■ Passage:
= Beginning of Section =

Facilitated by Lynn Redenbach, RPN, MA, RCC – GAINS Education Co-Chair
This webinar is a continuation of the conversation between Bonnie Badenoch, Sharon Stanley and Lynn Redenbach from November 2015. The conversation between Sharon Stanley and Lynn Redenbach is a beautiful deep exploration of the most vital dimension of therapeutic work – embodied presence. Many fascinating avenues are opened, including Sharon Stanley’s extraordinary engagement with a group from the Canadian First Peoples. There is so much we can learn from those who have come before. Lynn Redenbach is well established in IPNB in her own right and is currently a PhD candidate. Her research includes examining GAINS itself. Excellent research that will advance our understanding of how IPNB is practiced.

= End of Section =

■ Extracted entries:
= Beginning of Section =

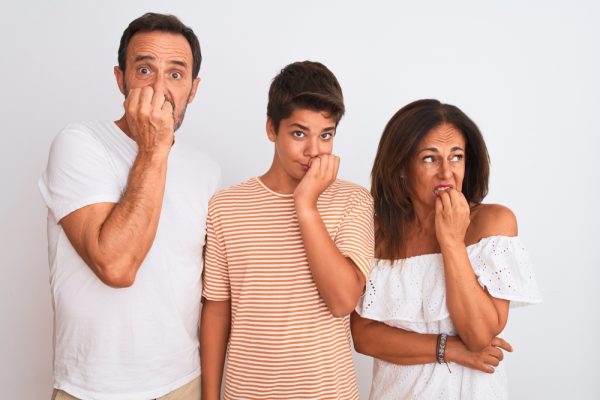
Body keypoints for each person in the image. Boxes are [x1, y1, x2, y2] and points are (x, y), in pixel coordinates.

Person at [38, 13, 220, 400]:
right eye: (144, 69)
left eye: (175, 74)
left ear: (193, 88)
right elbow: (116, 266)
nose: (159, 88)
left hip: (182, 383)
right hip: (91, 387)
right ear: (120, 78)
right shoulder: (78, 143)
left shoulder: (206, 169)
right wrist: (153, 149)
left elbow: (208, 293)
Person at [200, 61, 374, 400]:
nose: (314, 150)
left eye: (326, 135)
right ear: (271, 128)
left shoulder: (353, 201)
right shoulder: (226, 206)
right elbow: (217, 310)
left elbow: (342, 301)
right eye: (299, 133)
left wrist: (306, 205)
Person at [351, 99, 541, 399]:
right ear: (400, 167)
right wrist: (451, 349)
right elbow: (365, 337)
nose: (447, 173)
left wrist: (452, 241)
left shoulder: (494, 222)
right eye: (430, 158)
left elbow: (479, 336)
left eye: (456, 157)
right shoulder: (375, 232)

= End of Section =

■ Brief: Write the next part of the webinar description, starting after its final sentence. The lines have no role in this work.

■ Output:
Sharon Stanley, PhD has practiced as a psychotherapist for over thirty years in Washington State and British Columbia and served as an educator in graduate-level programs for healing trauma for the past twenty years in Canada and the United States. Sharon has developed curriculum based on the principles of developmental neuroscience and congruent practices of somatic ways of knowing. Her work, Somatic Transformation, is based on an embodied relational model drawn from developmental neuroscience and focuses on six body-centered practices to effectively utilize the intersubjective therapeutic relationship for the healing of trauma. Her upcoming book: Relational and Body-Centered Practices for Healing Trauma: Lifting the Burdens of the Past, will be published by Routledge in February 2016, predicted by Dr. Allan Schore to “leave an indelible impact on the field”. She offers a training program on Bainbridge Island, a short ferry ride from Seattle, for practitioners interested in Interpersonal Neurobiology, affect regulation and refined skills in relational somatic practices.